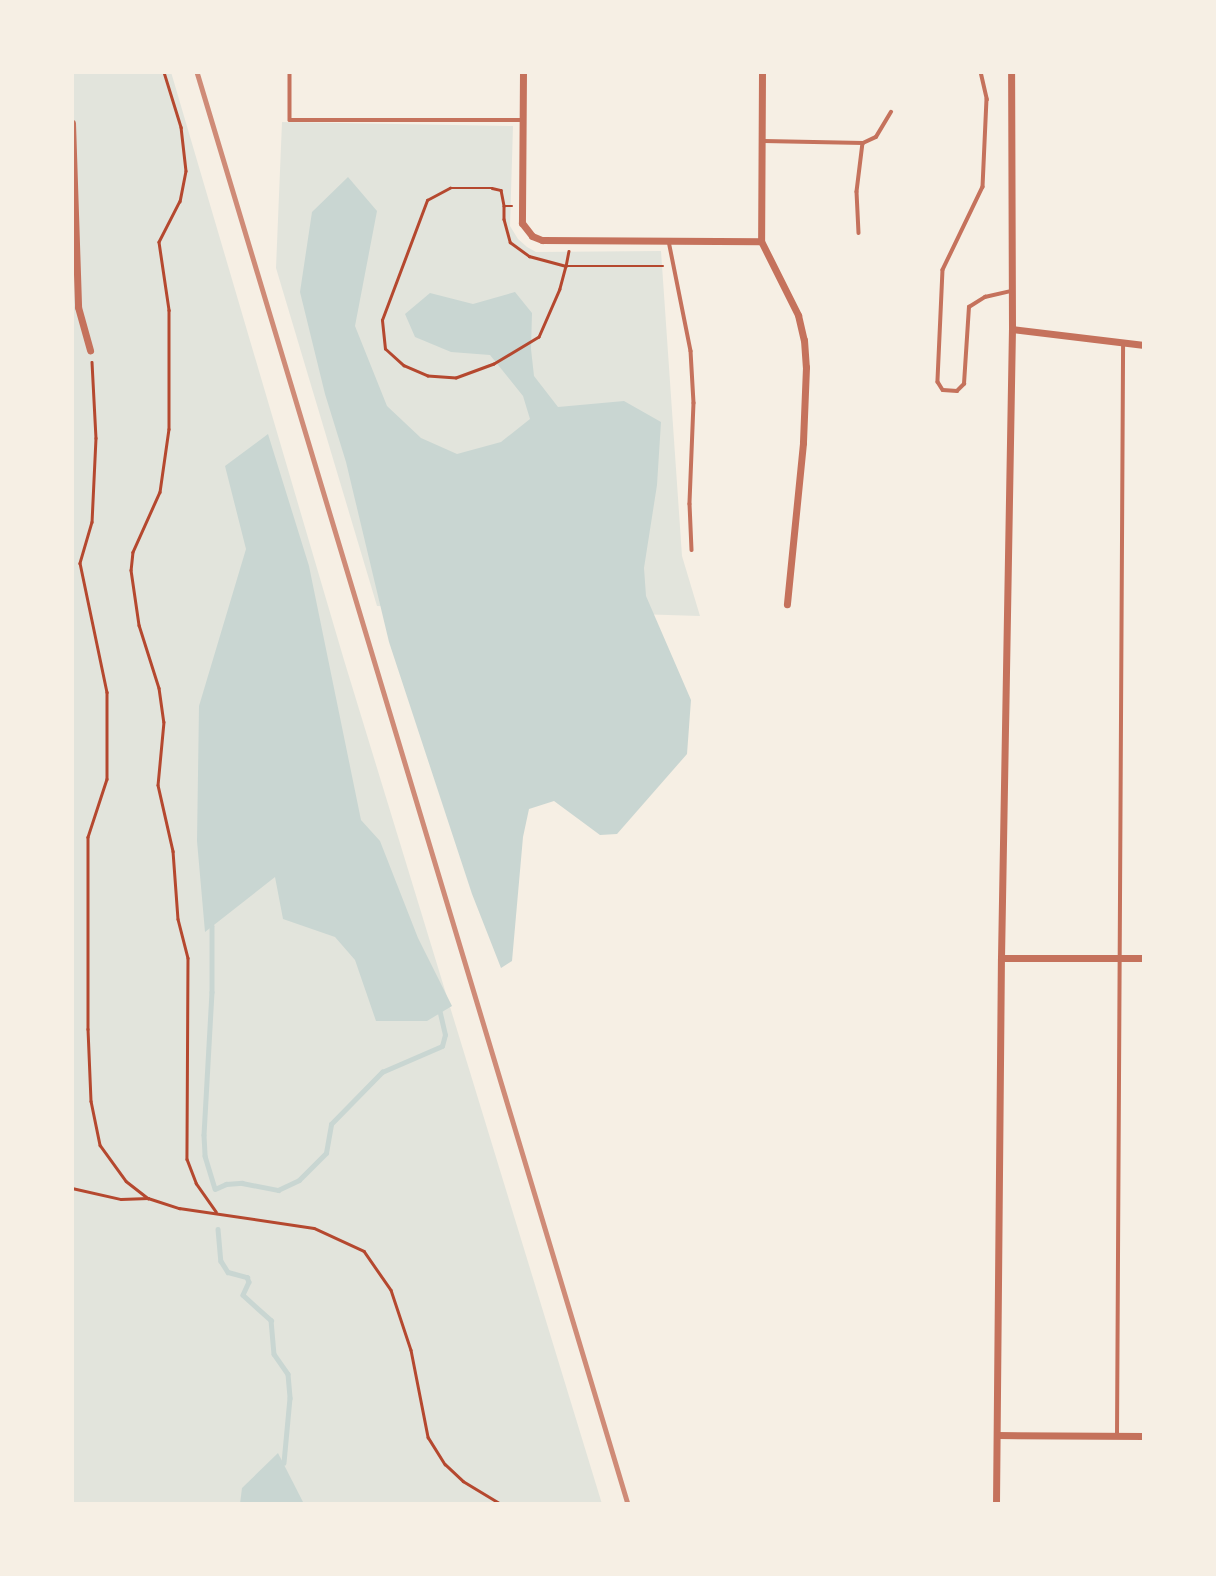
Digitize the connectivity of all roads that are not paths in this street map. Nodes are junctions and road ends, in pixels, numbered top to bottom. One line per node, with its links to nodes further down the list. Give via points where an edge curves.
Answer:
1 (290, 72): 7 (lane, via 290,120)
2 (523, 72): 7 (street)
3 (762, 72): 9 (street)
4 (981, 72): 14 (lane, via 987,99 983,187 943,270 938,382 943,390 957,391 964,384 969,307 985,297)
5 (1011, 72): 14 (street)
6 (891, 112): 10 (lane, via 876,137)
7 (523, 120): 12 (street, via 522,223 531,236 542,240)
8 (72, 123): 18 (street, via 78,307)
9 (761, 141): 10 (lane); 13 (street)
10 (863, 143): 11 (lane)
11 (859, 233)
12 (669, 241): 13 (street); 19 (lane, via 691,351)
13 (761, 241): 20 (street, via 790,298 804,340 803,443)
14 (1012, 291): 15 (street)
15 (1012, 329): 16 (street); 21 (street)
16 (1123, 342): 17 (street); 22 (lane)
17 (1144, 345)
18 (90, 350)
19 (692, 550)
20 (786, 604)
21 (1000, 958): 22 (street); 24 (street)
22 (1119, 958): 23 (street); 25 (lane)
23 (1144, 958)
24 (997, 1435): 25 (street); 27 (street)
25 (1117, 1436): 26 (street)
26 (1144, 1436)
27 (996, 1504)

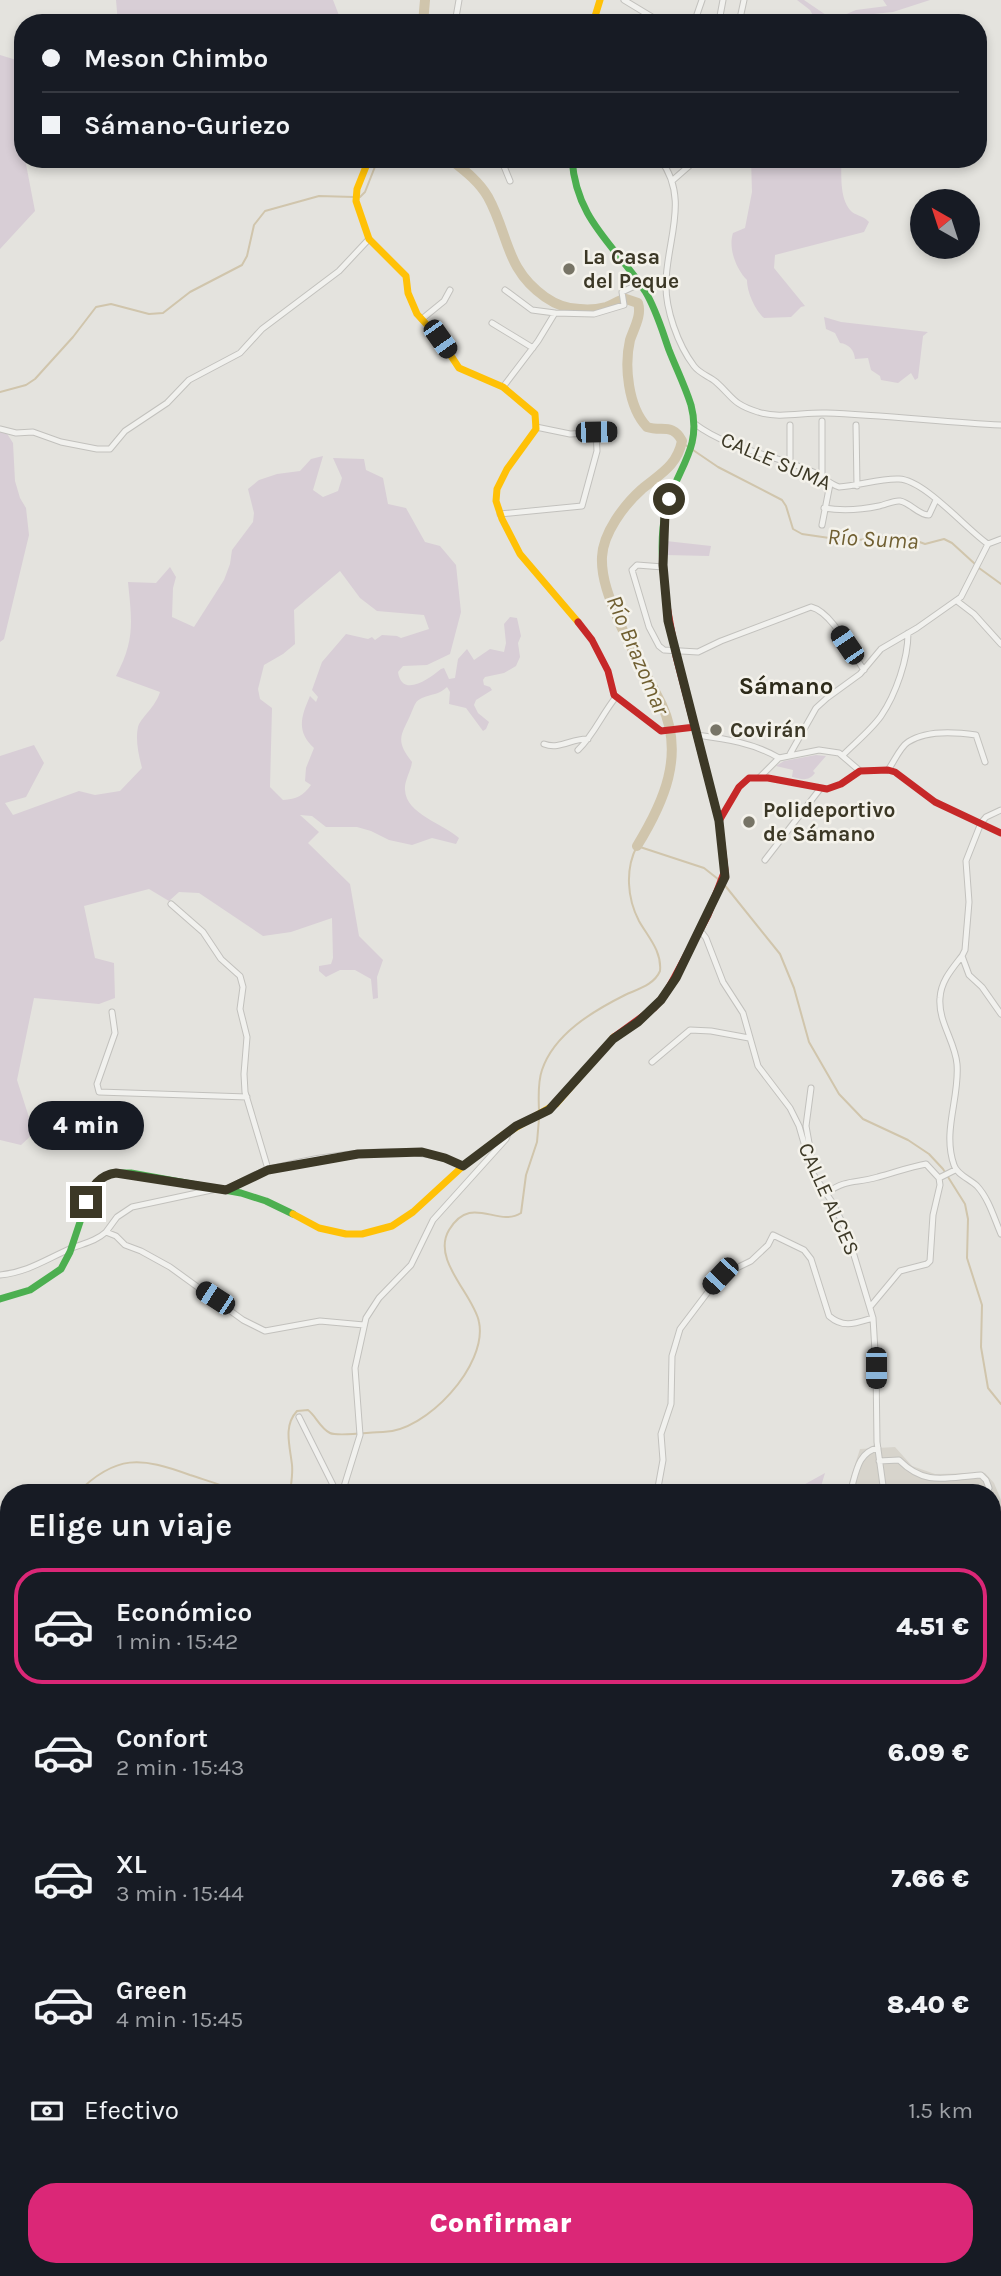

+---+

▶ [What you should do] Reproduce the whole listing verbatim. Pictures stay out of the copy.

▶ [Written answer]
Digitize the connectivity of all roads that are not paths in this street map. Nodes are junctions and road ends, in pixels, numbered top to bottom. One line per node, with its links to nodes further down the list. Give via points where an edge curves.
Answer:
1 (290, 72): 7 (lane, via 290,120)
2 (523, 72): 7 (street)
3 (762, 72): 9 (street)
4 (981, 72): 14 (lane, via 987,99 983,187 943,270 938,382 943,390 957,391 964,384 969,307 985,297)
5 (1011, 72): 14 (street)
6 (891, 112): 10 (lane, via 876,137)
7 (523, 120): 12 (street, via 522,223 531,236 542,240)
8 (72, 123): 18 (street, via 78,307)
9 (761, 141): 10 (lane); 13 (street)
10 (863, 143): 11 (lane)
11 (859, 233)
12 (669, 241): 13 (street); 19 (lane, via 691,351)
13 (761, 241): 20 (street, via 790,298 804,340 803,443)
14 (1012, 291): 15 (street)
15 (1012, 329): 16 (street); 21 (street)
16 (1123, 342): 17 (street); 22 (lane)
17 (1144, 345)
18 (90, 350)
19 (692, 550)
20 (786, 604)
21 (1000, 958): 22 (street); 24 (street)
22 (1119, 958): 23 (street); 25 (lane)
23 (1144, 958)
24 (997, 1435): 25 (street); 27 (street)
25 (1117, 1436): 26 (street)
26 (1144, 1436)
27 (996, 1504)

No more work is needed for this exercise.